In the wake of recent deaths, the Capitol Boulevard Bridge could soon see some new additions: four signs urging people to call the Crisis Clinic of Mason and Thurston Counties instead of taking their lives.
The effort to put up the signs started in mid-November after the second person in two weeks died under the bridge. Paul Larsen, manager of the crisis clinic, said the four signs would be fitted at the entrances to the bridge. He said he hopes the signs deter people from committing suicide.
“The signs will be there to raise awareness,” Larsen said. “They’ll let people know that there are other options, that there are people they can talk to.”
The project is in the planning stage. Larsen recently submitted a draft sign to the state Department of Transportation, the agency that owns and operates the bridge. Once they’re approved, the burden will be on the crisis clinic to have the signs made.
Larsen said he’s been working with the Facebook page Olympia Memes to raise money to have the signs made. The page generally pokes fun at the city but has also been involved in cleanup and charity campaigns.

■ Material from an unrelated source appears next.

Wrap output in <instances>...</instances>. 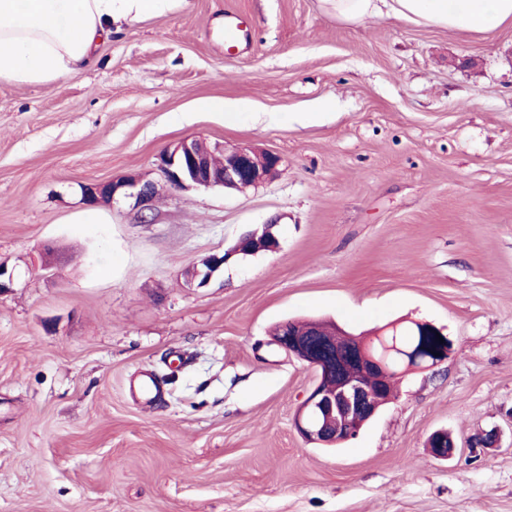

After the Nov. 18 Capitol Boulevard Bridge death, Olympia Memes launched a campaign to have a crisis phone installed on the bridge. More than 1,000 people signed an online petition asking for the phone.
The two November deaths were the first since WSDOT built an 8-foot, 6-inch fence on the bridge in 2011. Before that, at least one person died after falling from the bridge each year between 2006 and 2011.
Olympia Memes posted the following update to the petition on Tuesday:
“We have been given the initial go-ahead by the Department of Transportation to install 4 signs on Capitol Blvd bridge indicating local resources and our areas crisis line. It’s not a phone, but it’s SOMETHING. WIN.”
Similar signs were posted on Seattle’s Aurora Bridge after a string of suicides, said WSDOT spokeswoman Claudia Bingham Baker. They were later taken down when the bridge’s fence was replaced in 2011 with an 8-foot, 9-inch fence designed to prevent people from jumping.
“We don’t have any problem with signs being placed on the bridge,” Baker said.
Larson said the signs will likely read, “Need help? Want to talk? Call the crisis line at 360-586-2800.”
He said he’s not sure when the signs will be installed.